Он еще постоял, наблюдая за передвигавшимися внизу людьми. Но потом решил спуститься и держать в поле зрения старшего рейса – так надежнее. Перспектива – «добираться поездком» никак не входила в его планы. Но как только он собрался это сделать, диктор объявила для вахты, летевшей в Советский, сектор и номер стойки. Так что старшего с главным увидеть удалось только там. А с дефектоскопистом они встретились уже в накопителе. Тот, видимо, оказался в нужное время в нужном месте. А потому и контроль прошел до того, как у стойки скопилась очередь.

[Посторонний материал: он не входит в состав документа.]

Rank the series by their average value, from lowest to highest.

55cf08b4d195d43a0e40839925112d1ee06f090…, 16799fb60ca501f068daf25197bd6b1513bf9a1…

Всю дорогу до Советского Женя проспал. А проснулся, когда «аннушка», завалившись в крен, стала заходить на круг, снижая высоту. Перед самым пробуждением ему показалось, что он вместе с креслом падает набок. Уши заложило – снижение оказалось слишком быстрым. И вскоре самолет, издав специфический звук соприкосновения шин с поверхностью поля, покатился по взлетной полосе. Включив реверс тяги, и увеличив обороты двигателей, он взревел, упираясь винтами в воздушное пространство аэропорта.

12.

Маша уже у дверей дома, автоматом раскрыв сумочку, покопалась в ней, и, не нащупав ключей сразу, с неохотой сосредоточилась на реальности.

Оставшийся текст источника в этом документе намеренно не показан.